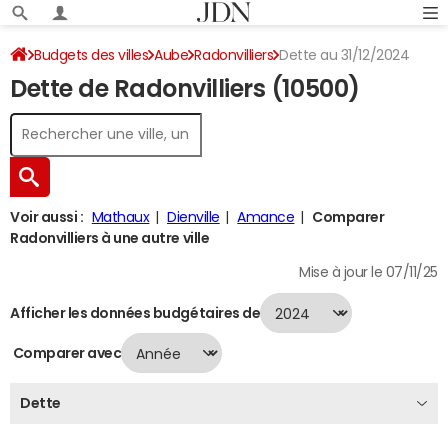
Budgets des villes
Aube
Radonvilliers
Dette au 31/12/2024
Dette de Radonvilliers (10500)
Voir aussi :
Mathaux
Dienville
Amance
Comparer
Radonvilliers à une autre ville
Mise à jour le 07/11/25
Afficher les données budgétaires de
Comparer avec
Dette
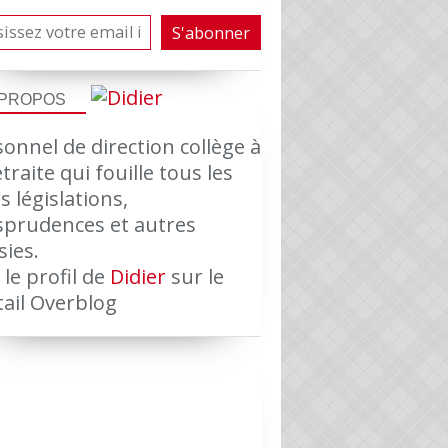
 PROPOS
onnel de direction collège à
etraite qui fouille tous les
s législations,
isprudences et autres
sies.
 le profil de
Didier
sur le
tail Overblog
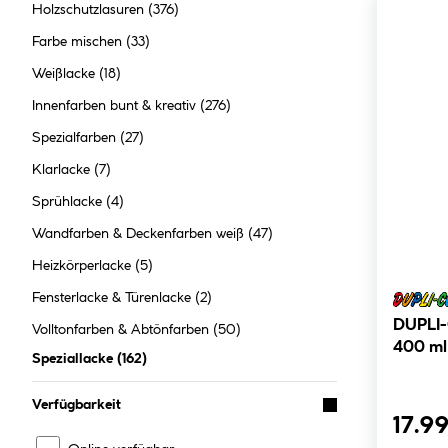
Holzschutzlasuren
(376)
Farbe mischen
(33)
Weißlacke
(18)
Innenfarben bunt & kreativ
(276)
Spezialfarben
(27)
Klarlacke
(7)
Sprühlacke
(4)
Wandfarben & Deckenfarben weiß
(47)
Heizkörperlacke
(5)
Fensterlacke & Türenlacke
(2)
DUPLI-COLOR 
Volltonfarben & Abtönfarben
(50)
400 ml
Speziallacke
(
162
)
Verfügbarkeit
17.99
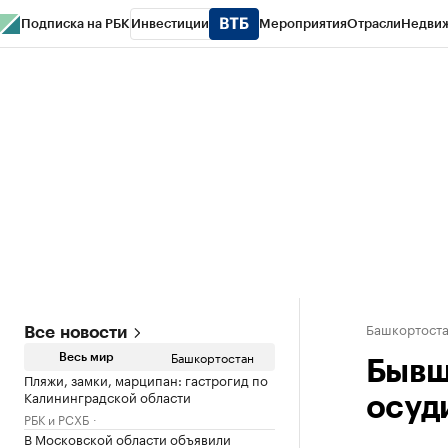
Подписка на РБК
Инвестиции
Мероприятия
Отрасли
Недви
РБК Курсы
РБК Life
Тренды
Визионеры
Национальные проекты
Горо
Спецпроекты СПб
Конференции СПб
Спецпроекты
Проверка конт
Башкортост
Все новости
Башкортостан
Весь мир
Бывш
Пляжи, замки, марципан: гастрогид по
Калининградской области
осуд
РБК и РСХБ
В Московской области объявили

---

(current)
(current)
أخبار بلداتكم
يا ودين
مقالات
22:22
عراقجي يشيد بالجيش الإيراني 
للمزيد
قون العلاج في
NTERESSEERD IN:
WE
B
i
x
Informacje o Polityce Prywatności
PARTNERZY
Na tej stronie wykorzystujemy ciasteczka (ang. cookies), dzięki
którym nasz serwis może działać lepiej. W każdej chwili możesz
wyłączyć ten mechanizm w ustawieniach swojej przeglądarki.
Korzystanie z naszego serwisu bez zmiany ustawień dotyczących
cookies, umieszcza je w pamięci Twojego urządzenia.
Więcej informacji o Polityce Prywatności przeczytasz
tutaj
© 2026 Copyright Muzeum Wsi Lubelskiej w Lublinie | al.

# Instructions for the task
Filter the entries down to the lines holding the string "области". Copy each of those lines.

# Written solution
Калининградской области
В Московской области объявили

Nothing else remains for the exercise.